## [THE EXERCISE]
Copy out the hexagonal grids text below word for word, from start to finish.

Hexagonal Grids

Splatbot is played on a hexagonal grid. This makes the gameplay more interesting, but can take a little getting used to.

Coordinate Systems

A coordinate system is a standard variation of some set of “coordinates” (one or more numbers that help describe where something is). These numbers are placed along “axes”. An axis is the line that exists where all but one of the coordinates are equal to 0. For example, an x/y/z grid has an x axis (where y,z=0), a y axis (where x,z=0), and a z axis (where x,y=0). Axes intersect at the “origin” - the position where all coordinates are equal to 0.

Cartesian (Square Grids)

The most common coordinate system is the “Cartesian coordinate system” (named after its inventor, René Descartes). In 2 dimensions, the Cartesian coordinates consist of 2 axes - x and y. However, this only works well for a square system, as the x and y axes are perpendicular. It cannot apply to hexagons without a little more work.

Cubic

One approach for creating a hexagonal coordinate system would be to draw an imaginary line through the grid of hexagons in the three directions (Northeast/Southwest, East/West, and Southeast/Northwest) that a line could pass through the grid. This is known as the “Cubic coordinate system”. See the widget below for an interactive example.

These three axes aren’t quite the same as the x,y,z seen in a regular 3D space, so they will need new names. By convention, they are called q,r,s. The q coordinate will track how far Southeast-Northwest a hexagon is, and so on for r (East-West) and s (Northeast-Southwest).

## [DATA EXTRACT]
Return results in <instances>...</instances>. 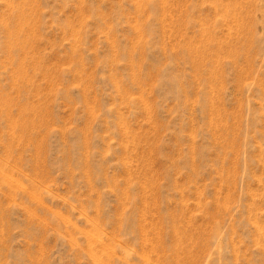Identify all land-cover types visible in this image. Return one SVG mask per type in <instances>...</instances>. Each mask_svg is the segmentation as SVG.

## [SOLUTION TO THIS PROBLEM]
Hexagonal Grids

Splatbot is played on a hexagonal grid. This makes the gameplay more interesting, but can take a little getting used to.

Coordinate Systems

A coordinate system is a standard variation of some set of “coordinates” (one or more numbers that help describe where something is). These numbers are placed along “axes”. An axis is the line that exists where all but one of the coordinates are equal to 0. For example, an x/y/z grid has an x axis (where y,z=0), a y axis (where x,z=0), and a z axis (where x,y=0). Axes intersect at the “origin” - the position where all coordinates are equal to 0.

Cartesian (Square Grids)

The most common coordinate system is the “Cartesian coordinate system” (named after its inventor, René Descartes). In 2 dimensions, the Cartesian coordinates consist of 2 axes - x and y. However, this only works well for a square system, as the x and y axes are perpendicular. It cannot apply to hexagons without a little more work.

Cubic

One approach for creating a hexagonal coordinate system would be to draw an imaginary line through the grid of hexagons in the three directions (Northeast/Southwest, East/West, and Southeast/Northwest) that a line could pass through the grid. This is known as the “Cubic coordinate system”. See the widget below for an interactive example.

These three axes aren’t quite the same as the x,y,z seen in a regular 3D space, so they will need new names. By convention, they are called q,r,s. The q coordinate will track how far Southeast-Northwest a hexagon is, and so on for r (East-West) and s (Northeast-Southwest).